Up Yours!

Oh, good grief!

Were I to ask you how many sexual partners you’ve had, you may well tell me. And, according to recent research, the same goes if I asked if you’d had an affair – or even any sexually transmitted diseases. But your income?

I don’t know what circles you move in, but the ones I move in would regard such questions highly impertinent. If you were fortunate, you would be advised to go forth and multiply.

Apparently, you are far more likely to fill me in on your STD history than your salary.

Really? Seriously? Either you are very strange or you know a lot of very strange people.

None of your business. That’s just too personal.
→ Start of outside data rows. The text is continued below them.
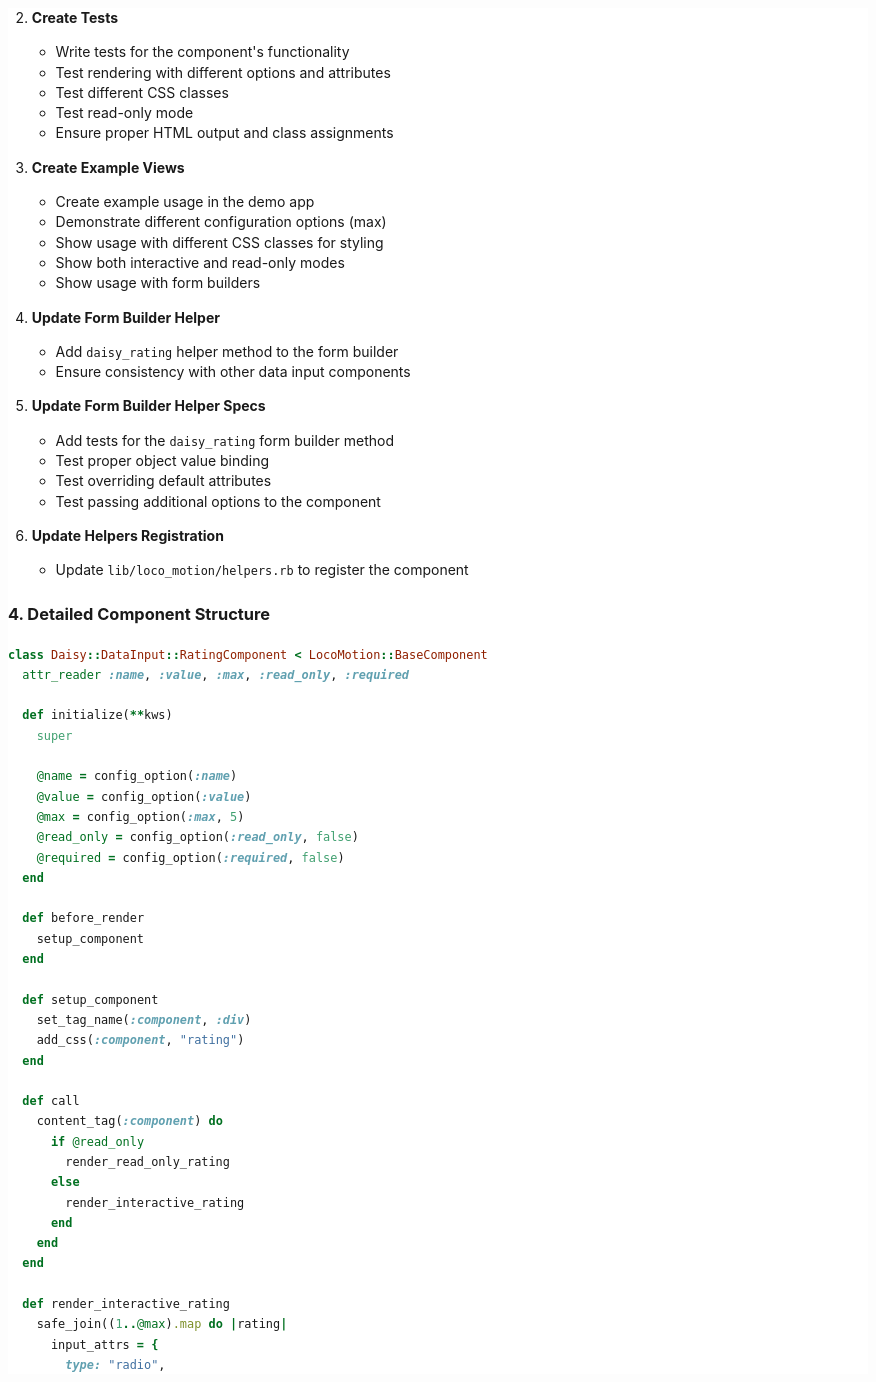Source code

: 2. **Create Tests**
   - Write tests for the component's functionality
   - Test rendering with different options and attributes
   - Test different CSS classes
   - Test read-only mode
   - Ensure proper HTML output and class assignments

3. **Create Example Views**
   - Create example usage in the demo app
   - Demonstrate different configuration options (max)
   - Show usage with different CSS classes for styling
   - Show both interactive and read-only modes
   - Show usage with form builders

4. **Update Form Builder Helper**
   - Add `daisy_rating` helper method to the form builder
   - Ensure consistency with other data input components

5. **Update Form Builder Helper Specs**
   - Add tests for the `daisy_rating` form builder method
   - Test proper object value binding
   - Test overriding default attributes
   - Test passing additional options to the component

6. **Update Helpers Registration**
   - Update `lib/loco_motion/helpers.rb` to register the component

### 4. Detailed Component Structure

```ruby
class Daisy::DataInput::RatingComponent < LocoMotion::BaseComponent
  attr_reader :name, :value, :max, :read_only, :required

  def initialize(**kws)
    super

    @name = config_option(:name)
    @value = config_option(:value)
    @max = config_option(:max, 5)
    @read_only = config_option(:read_only, false)
    @required = config_option(:required, false)
  end

  def before_render
    setup_component
  end

  def setup_component
    set_tag_name(:component, :div)
    add_css(:component, "rating")
  end

  def call
    content_tag(:component) do
      if @read_only
        render_read_only_rating
      else
        render_interactive_rating
      end
    end
  end

  def render_interactive_rating
    safe_join((1..@max).map do |rating|
      input_attrs = {
        type: "radio",
```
Indeed. All of the above is none of your business.

But how different things might be were we not so secretive about our salaries. If we were entirely open with everyone about what we earned, and if every business were required to publish details of what it paid to whom, I’m pretty sure we’d all benefit.

What I earn is my business and no one else’s and I intend to keep it that way. So go fuck yourself with the rough end of a pineapple wrapped in razor wire, you jumped-up little creep. It’s called privacy. Whatever people wish to keep private is up to them. We have no obligation to be transparent about anything. Government should be transparent to us, we have no reciprocal obligation. So fuck off.

7 Comments

  1. It’s almost as if these people are a totally different species from us isn’t it? Is it some form of exhibitionism wanting everyone to know even the messiest details of your life? Maybe it makes your existence seem less futile and pointless if every one knows everything about your income and your health issues.

  2. Most of my employment contracts explicitly forbade me from disclosing my salary and package and rightly so. Why would a Company make their negotiations harder and more expensive by allowing prospective hires to know the remuneration packages for others.

    • I once had to interview the public about their sex lives. I was dreading it but it was hilarious. Men couldn’t wait to talk about it and the elderly lady I had to find thought it was a hoot!

  3. You have to tell the taxman, and the mortgage/loan officers, and possibly others whose decisions might be affected by that knowledge. What’s the big deal if everybody knows? Government employees all have their salaries published, at least in some jurisdictions, and none of them have had heart attacks because of this loss of privacy. Why not ask what benefits might arise from it and then compare any psychological effects with those benefits?

    • Yes, I tell the HMRC. No one else needs to know because it is none of their goddamned business. And I don’t need a reason for that. I don’t go around snooping on what other people earn, so why should they want to know what I earn? It being none of their business. There are no benefits to everyone knowing my personal business. None whatsoever.